Cristina Carvalho, de quem já falei no meu blog, e que terá em breve outro livro seu, já com várias edições, a ser editado na Alemanha, na Leipziger Literatur Verlag, dá-nos agora uma prenda de Natal em bela edição, como esta da Relógio d'Água. Ao gosto dos Almanaques de outrora (será que têm resistido?) como o Borda d'Água que eu comprava sempre, num almanaque fala-se de tudo um pouco, dos astros, das colheitas, do que é ou não o momento propício para semear, dos dias fastos e dos nefastos, conforme.

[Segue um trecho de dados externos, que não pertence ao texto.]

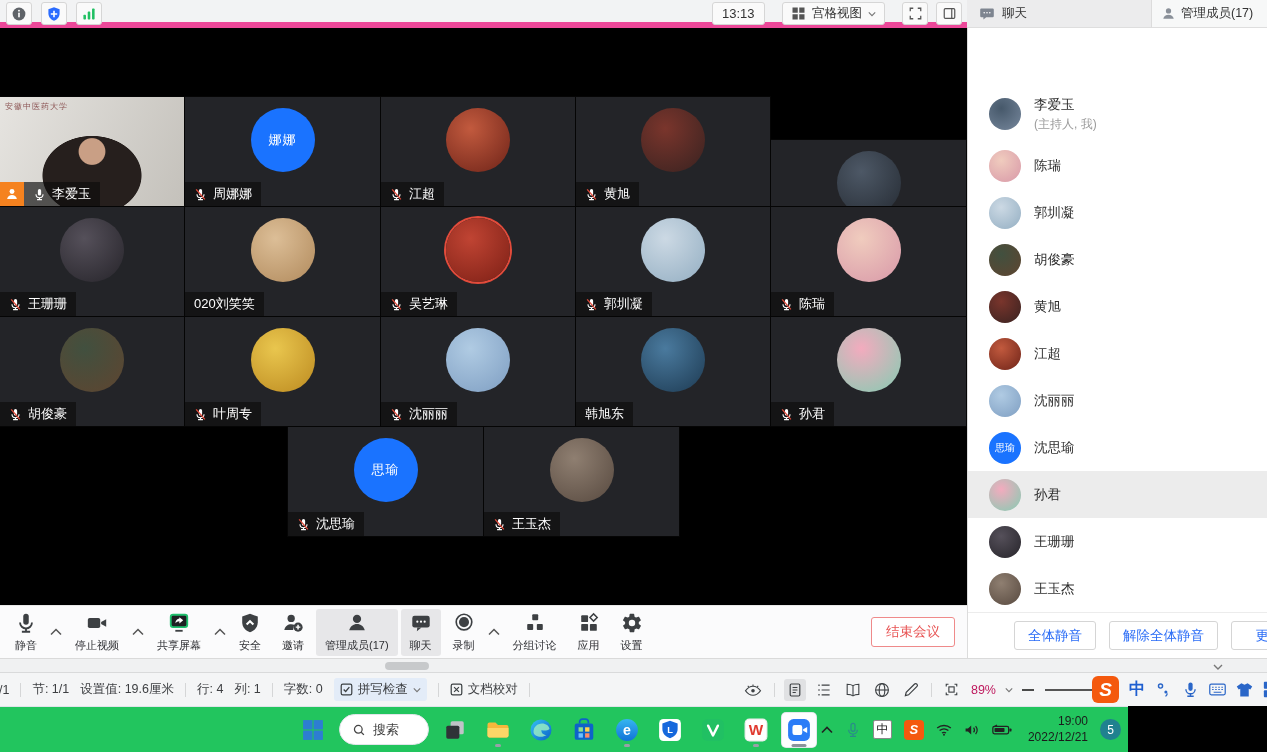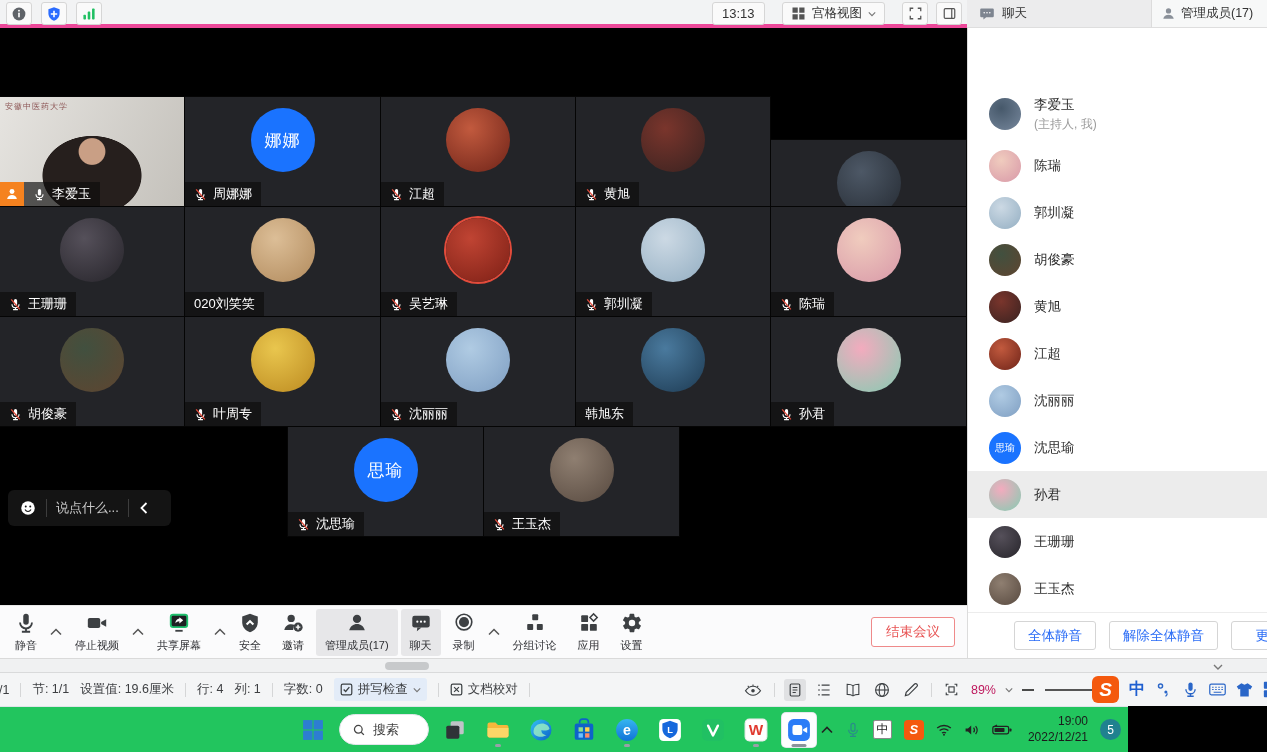--- a/index.html
+++ b/index.html
@@ -14,7 +14,7 @@
   .s22{width:22px;height:22px}.s24{width:24px;height:24px}
 
   
-  #topbar{position:absolute;left:0;top:0;width:1058px;height:28px;background:#f2f3f4;border-bottom:4px solid #ec4899}
+  #topbar{position:absolute;left:0;top:0;width:1058px;height:28px;background:#f2f3f4;border-bottom:6px solid #ec4899}
   .tbl{position:absolute;left:6px;top:2px;display:flex;gap:9px}
   .mini-btn{height:23px;min-width:26px;padding:0 4px;border:1px solid #d6d6d6;border-radius:3px;background:#fafafa;display:flex;align-items:center;justify-content:center}
   .time-box{position:absolute;left:712px;top:2px;height:23px;padding:0 9px;border:1px solid #d6d6d6;border-radius:3px;background:#fafafa;display:flex;align-items:center;font-size:13px;color:#333}

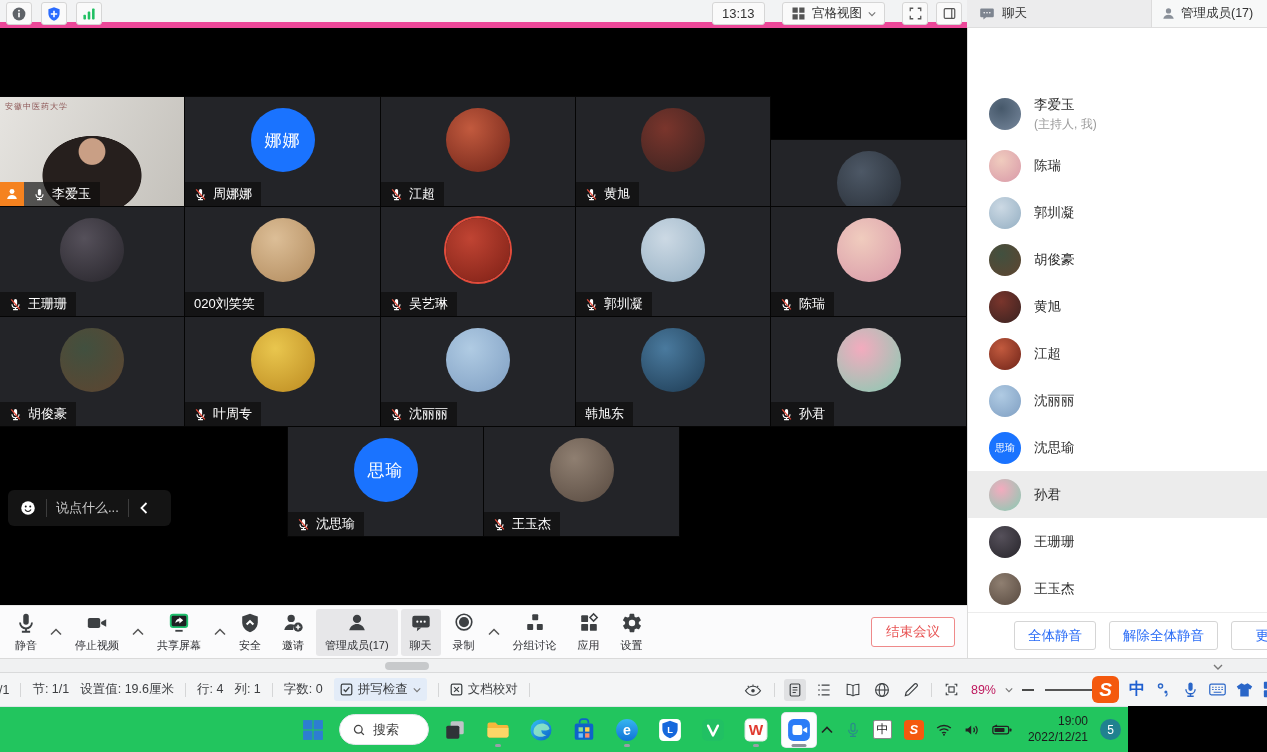--- a/index.html
+++ b/index.html
@@ -33,7 +33,7 @@
     linear-gradient(115deg,#e6e4e0,#c4c1bb)}
   .wm{position:absolute;left:5px;top:4px;font-size:8px;color:#7c3b3b;opacity:.85;letter-spacing:1px}
   .t-av{position:absolute;left:50%;top:11px;transform:translateX(-50%);width:64px;height:64px;border-radius:50%}
-  .t-av.init{background:#1a73ff;color:#fff;font-size:17px;display:flex;align-items:center;justify-content:center;letter-spacing:1px}
+  .t-av.init{background:#1a73ff;color:#fff;font-size:13px;display:flex;align-items:center;justify-content:center;letter-spacing:1px}
   .badge-row{position:absolute;left:0;bottom:0;display:flex;align-items:stretch}
   .host-chip{width:24px;height:24px;background:#f5821f;display:flex;align-items:center;justify-content:center}
   .badge{height:24px;background:rgba(12,12,12,.66);display:flex;align-items:center;gap:6px;padding:0 9px;font-size:13px;color:#fff;white-space:nowrap}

De uma escritora de mão feita, que tem na ascendência mãe escritora, pai duplamente dotado, poeta como António Gedeão e Professor como Rómulo de Carvalho, cujos livros o meu pai me comprava, para a minha cultura geral, e com quem o meu marido aprendeu as leis da física, no liceu de Coimbra - a Cristina, estava eu a dizer, cresceu com eles numa casa de cultura e de amor ao saber e ao sabor dos livros. Teve a sorte que os de hoje não têm, alimentados a extractos e não a livros inteiros e íntegros, poetas de pacotilha em vez de poesia grande, que na Revolução de Abril também deixou a sua marca.

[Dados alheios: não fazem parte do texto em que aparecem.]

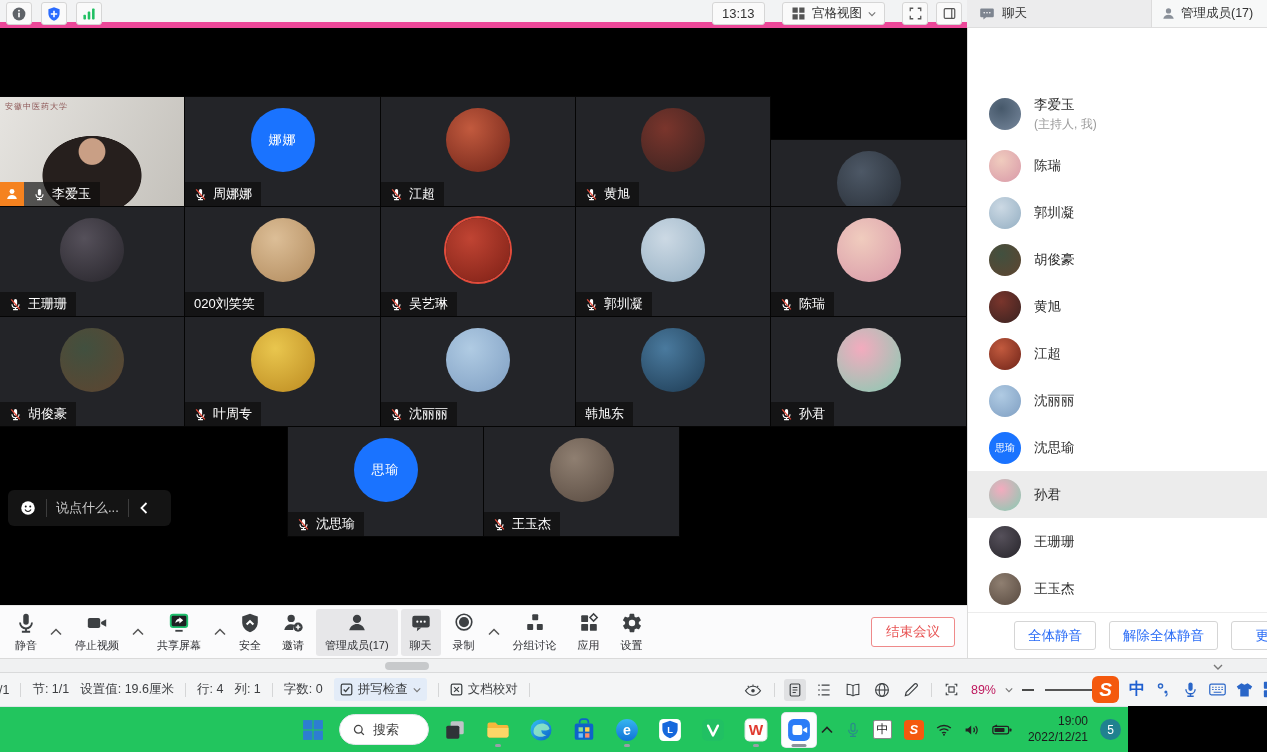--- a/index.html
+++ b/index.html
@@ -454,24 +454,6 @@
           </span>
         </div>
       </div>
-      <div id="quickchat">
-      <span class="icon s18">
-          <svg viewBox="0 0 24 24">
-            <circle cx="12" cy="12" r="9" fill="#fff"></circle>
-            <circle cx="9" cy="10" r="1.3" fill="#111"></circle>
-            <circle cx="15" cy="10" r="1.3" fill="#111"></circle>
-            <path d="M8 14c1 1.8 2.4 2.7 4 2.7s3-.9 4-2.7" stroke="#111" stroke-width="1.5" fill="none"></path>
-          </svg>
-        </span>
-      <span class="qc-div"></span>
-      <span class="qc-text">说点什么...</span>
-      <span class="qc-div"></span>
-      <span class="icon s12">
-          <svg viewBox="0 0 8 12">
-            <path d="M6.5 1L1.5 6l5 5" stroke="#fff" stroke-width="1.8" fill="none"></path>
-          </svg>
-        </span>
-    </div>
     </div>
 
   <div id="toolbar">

Quem deseje deliciar-se neste Natal de pandemia com uma prosa elegante, de leitura simples, como deve ser e atraente por ser simples, não ficará desiludido. Entre o céu e a terra, são muitos os momentos de agradável enlevo, de uma escrita que não se impõe com propósitos de pedagogia sobranceira, forçada, nada disso. Uma escrita que se entrega, e a que se adere pelo prazer das imagens, que podemos guardar na memória, para mais tarde, ou, gostando de ler em voz alta, para os outros ou mesmo para nós, balançar no ritmo que as frases guardam enquanto correm, ali não há cacofonias, não há tropeções, todo o discurso obedece a uma ordem interna que sustenta uma narrativa que é prosa (mas quase diria vestida de poesia).
O olhar de Cristina para o céu e a terra, neste livro, não tem a pretensão de ser o que não é. É o seu olhar, a dado momento, a distrair-se para nos distrair também, pelo meio com uma ou outra informação, como no Borda d'Água.

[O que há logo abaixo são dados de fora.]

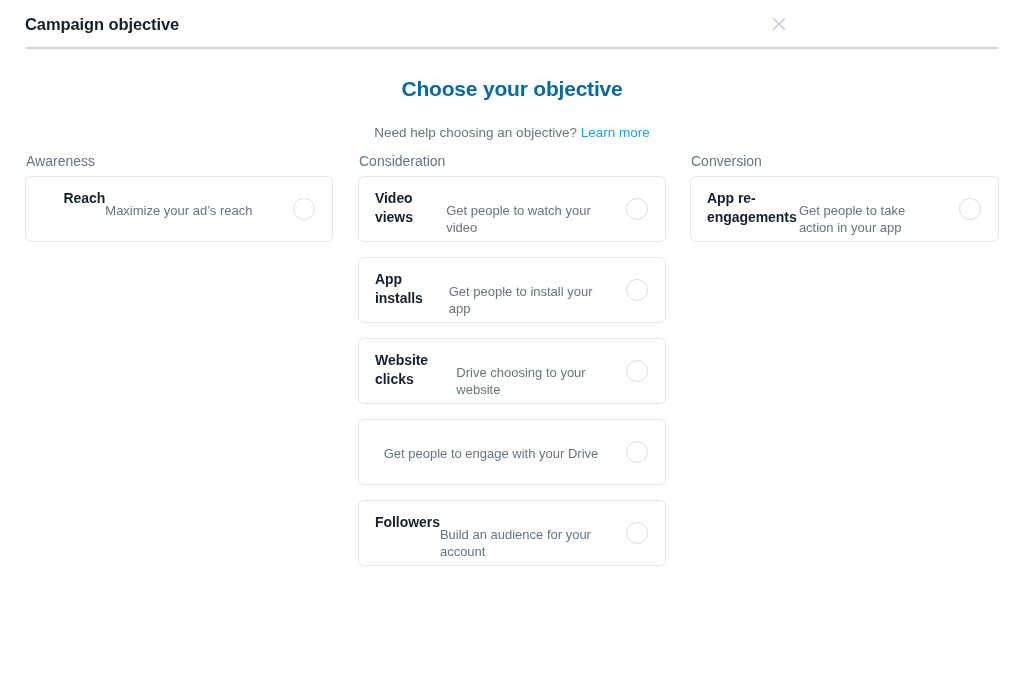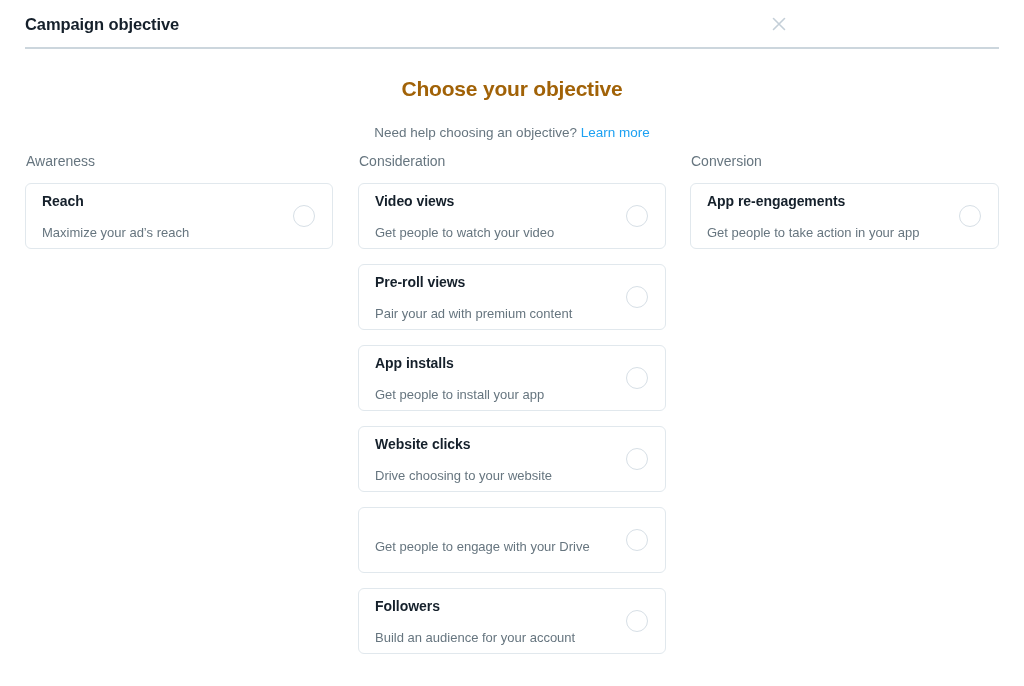--- a/index.html
+++ b/index.html
@@ -71,7 +71,7 @@
   .intro-title {
     font-size: 21px;
     font-weight: bold;
-    color: #a16207;
+    color: #0369a1;
     letter-spacing: -0.2px;
     line-height: 26px;
   }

O livro é escrito com a sua mão livre, e o pensamento mais livre ainda. Previne: não se procure ciência, mas prazer, o êxtase de ser, entre a terra e o céu, entre as nuvens e os mares, criaturas que vivem num planeta que não será eterno, mas que tem na existência momentos de fulgôr que nos interpelam e aos quais respondemos, cada qual à sua maneira, até que chegue a hora de sermos a tal poeira cósmica, o pó de ouro de que se alimentam os astros e os deuses.
Em que nos pode ajudar um livro escrito assim? Em avançar no gosto da leitura, com a tal curiosidade de que falam filósofos e cientistas: sem curiosidade nada somos.